§ **Exercise**:
From the entries below, work out how many lines contain the string "copy"; answer with the number alone.

§ **Exercise inputs**:
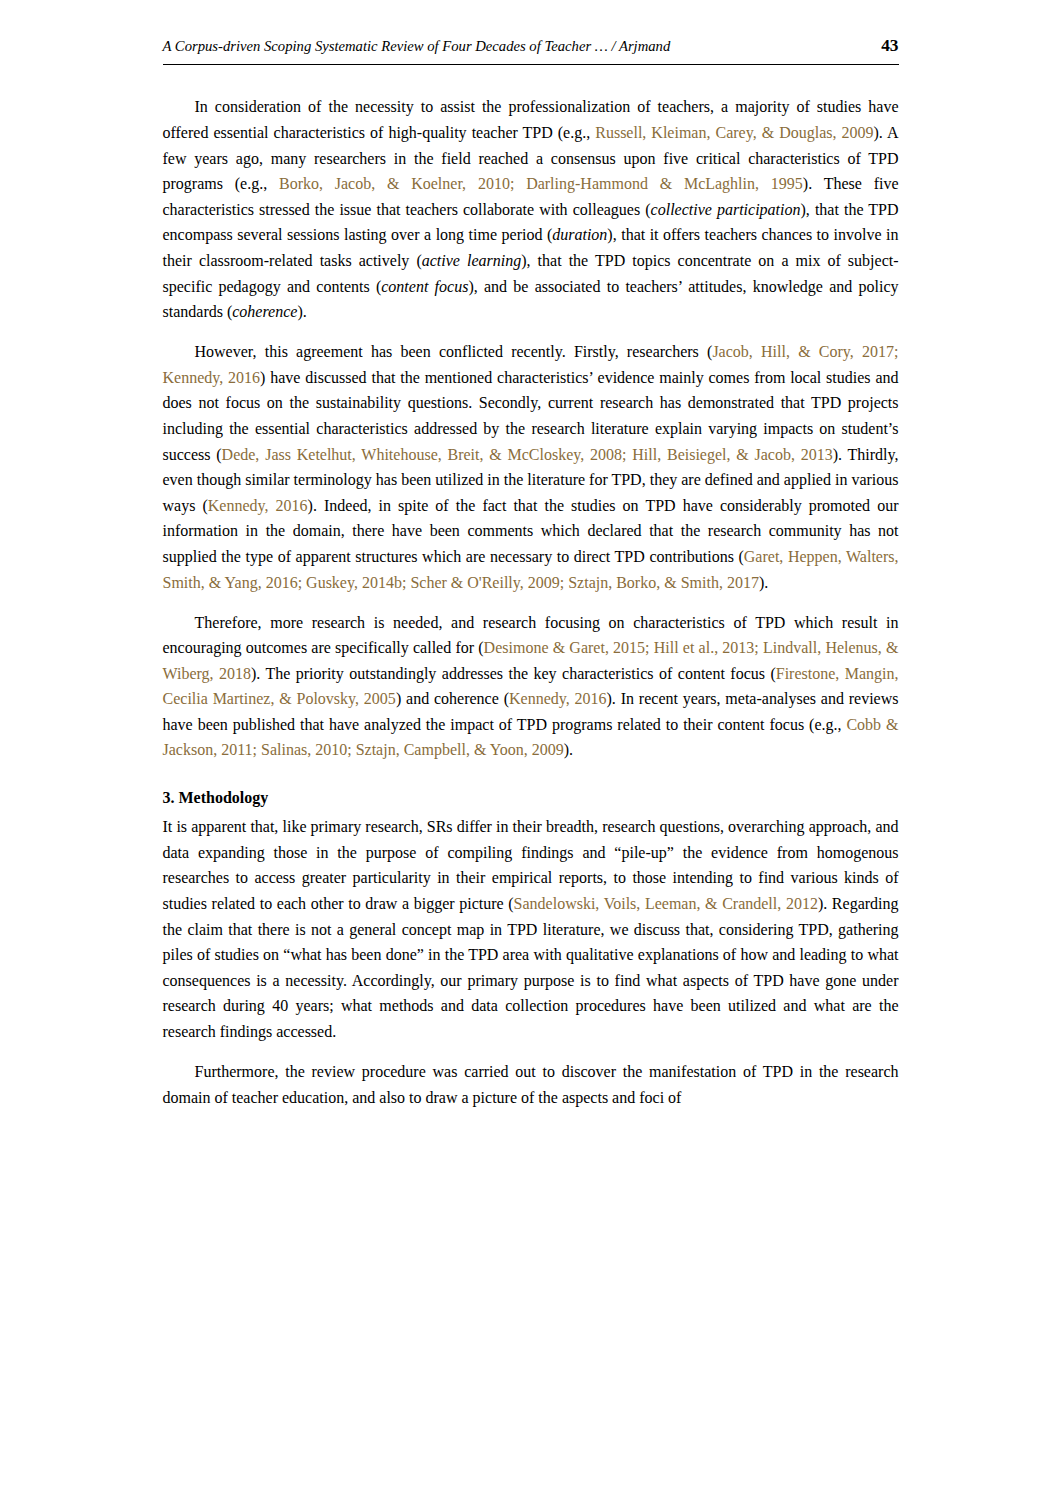A Corpus-driven Scoping Systematic Review of Four Decades of Teacher … / Arjmand 43
In consideration of the necessity to assist the professionalization of teachers, a majority of studies have offered essential characteristics of high-quality teacher TPD (e.g., Russell, Kleiman, Carey, & Douglas, 2009). A few years ago, many researchers in the field reached a consensus upon five critical characteristics of TPD programs (e.g., Borko, Jacob, & Koelner, 2010; Darling-Hammond & McLaghlin, 1995). These five characteristics stressed the issue that teachers collaborate with colleagues (collective participation), that the TPD encompass several sessions lasting over a long time period (duration), that it offers teachers chances to involve in their classroom-related tasks actively (active learning), that the TPD topics concentrate on a mix of subject-specific pedagogy and contents (content focus), and be associated to teachers’ attitudes, knowledge and policy standards (coherence).
However, this agreement has been conflicted recently. Firstly, researchers (Jacob, Hill, & Cory, 2017; Kennedy, 2016) have discussed that the mentioned characteristics’ evidence mainly comes from local studies and does not focus on the sustainability questions. Secondly, current research has demonstrated that TPD projects including the essential characteristics addressed by the research literature explain varying impacts on student’s success (Dede, Jass Ketelhut, Whitehouse, Breit, & McCloskey, 2008; Hill, Beisiegel, & Jacob, 2013). Thirdly, even though similar terminology has been utilized in the literature for TPD, they are defined and applied in various ways (Kennedy, 2016). Indeed, in spite of the fact that the studies on TPD have considerably promoted our information in the domain, there have been comments which declared that the research community has not supplied the type of apparent structures which are necessary to direct TPD contributions (Garet, Heppen, Walters, Smith, & Yang, 2016; Guskey, 2014b; Scher & O'Reilly, 2009; Sztajn, Borko, & Smith, 2017).
Therefore, more research is needed, and research focusing on characteristics of TPD which result in encouraging outcomes are specifically called for (Desimone & Garet, 2015; Hill et al., 2013; Lindvall, Helenus, & Wiberg, 2018). The priority outstandingly addresses the key characteristics of content focus (Firestone, Mangin, Cecilia Martinez, & Polovsky, 2005) and coherence (Kennedy, 2016). In recent years, meta-analyses and reviews have been published that have analyzed the impact of TPD programs related to their content focus (e.g., Cobb & Jackson, 2011; Salinas, 2010; Sztajn, Campbell, & Yoon, 2009).
3. Methodology
It is apparent that, like primary research, SRs differ in their breadth, research questions, overarching approach, and data expanding those in the purpose of compiling findings and “pile-up” the evidence from homogenous researches to access greater particularity in their empirical reports, to those intending to find various kinds of studies related to each other to draw a bigger picture (Sandelowski, Voils, Leeman, & Crandell, 2012). Regarding the claim that there is not a general concept map in TPD literature, we discuss that, considering TPD, gathering piles of studies on “what has been done” in the TPD area with qualitative explanations of how and leading to what consequences is a necessity. Accordingly, our primary purpose is to find what aspects of TPD have gone under research during 40 years; what methods and data collection procedures have been utilized and what are the research findings accessed.
Furthermore, the review procedure was carried out to discover the manifestation of TPD in the research domain of teacher education, and also to draw a picture of the aspects and foci of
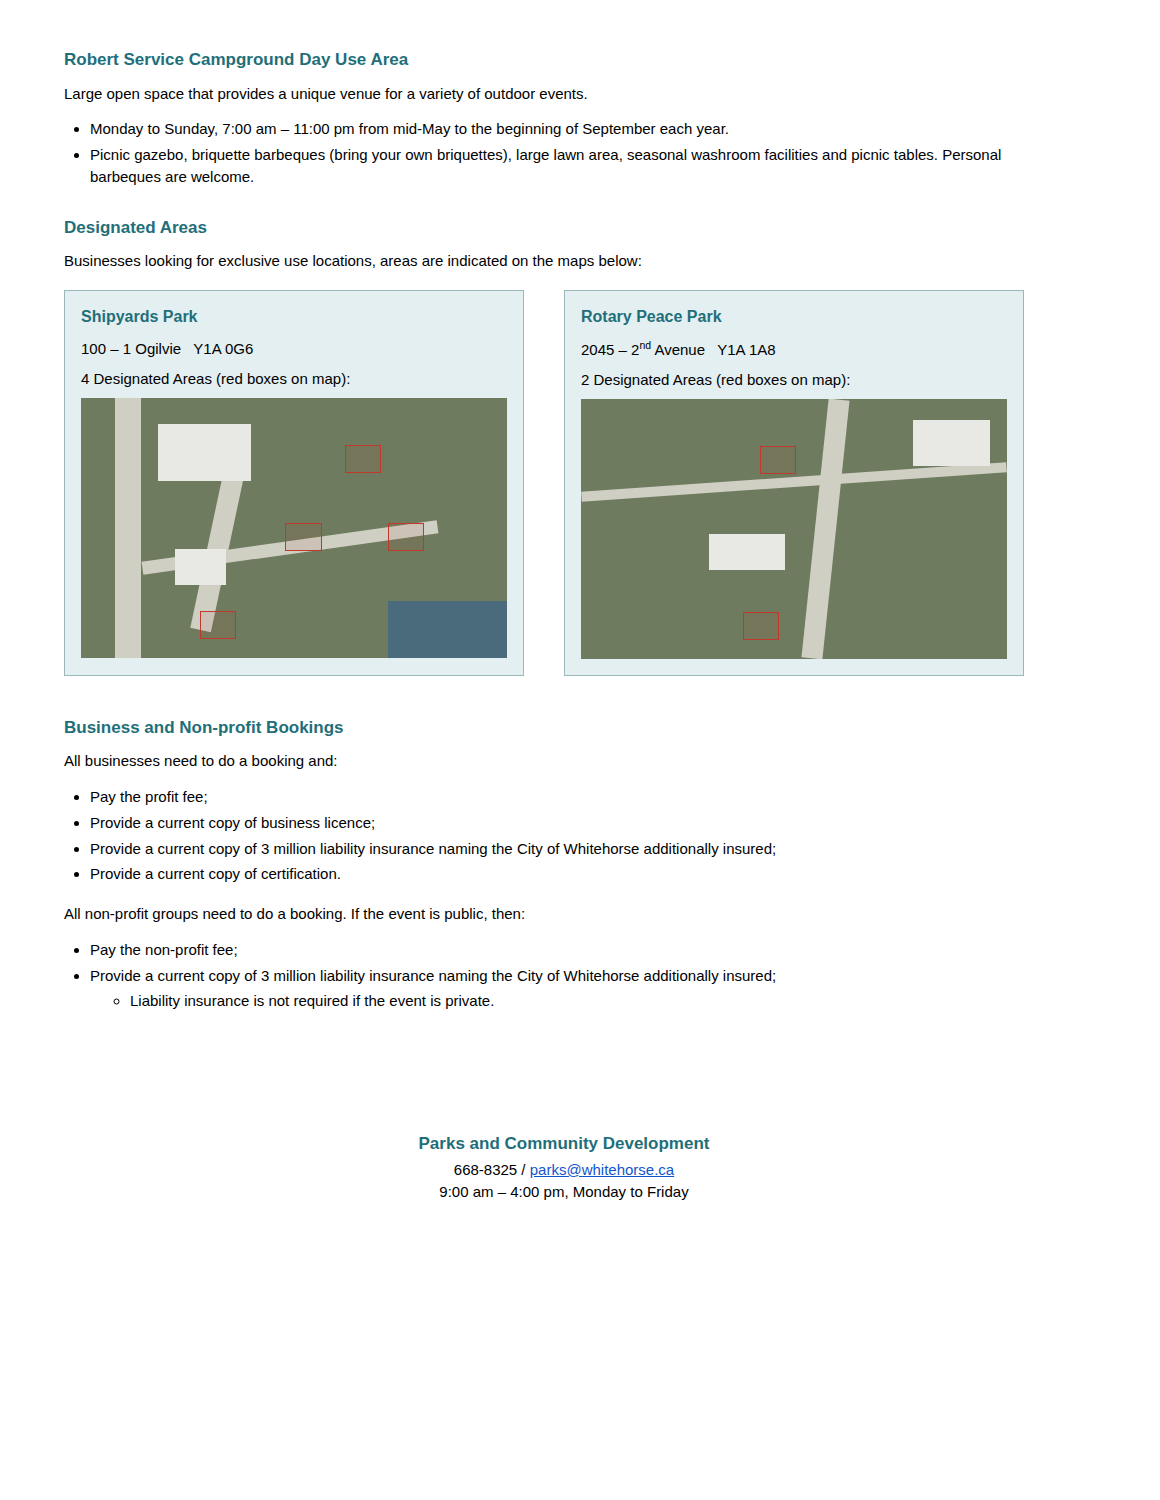Robert Service Campground Day Use Area
Large open space that provides a unique venue for a variety of outdoor events.
Monday to Sunday, 7:00 am – 11:00 pm from mid-May to the beginning of September each year.
Picnic gazebo, briquette barbeques (bring your own briquettes), large lawn area, seasonal washroom facilities and picnic tables. Personal barbeques are welcome.
Designated Areas
Businesses looking for exclusive use locations, areas are indicated on the maps below:
Shipyards Park
100 – 1 Ogilvie Y1A 0G6
4 Designated Areas (red boxes on map):
Rotary Peace Park
2045 – 2nd Avenue Y1A 1A8
2 Designated Areas (red boxes on map):
Business and Non-profit Bookings
All businesses need to do a booking and:
Pay the profit fee;
Provide a current copy of business licence;
Provide a current copy of 3 million liability insurance naming the City of Whitehorse additionally insured;
Provide a current copy of certification.
All non-profit groups need to do a booking. If the event is public, then:
Pay the non-profit fee;
Provide a current copy of 3 million liability insurance naming the City of Whitehorse additionally insured;
Liability insurance is not required if the event is private.
Parks and Community Development
668-8325 / parks@whitehorse.ca
9:00 am – 4:00 pm, Monday to Friday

§ **Response below**:
4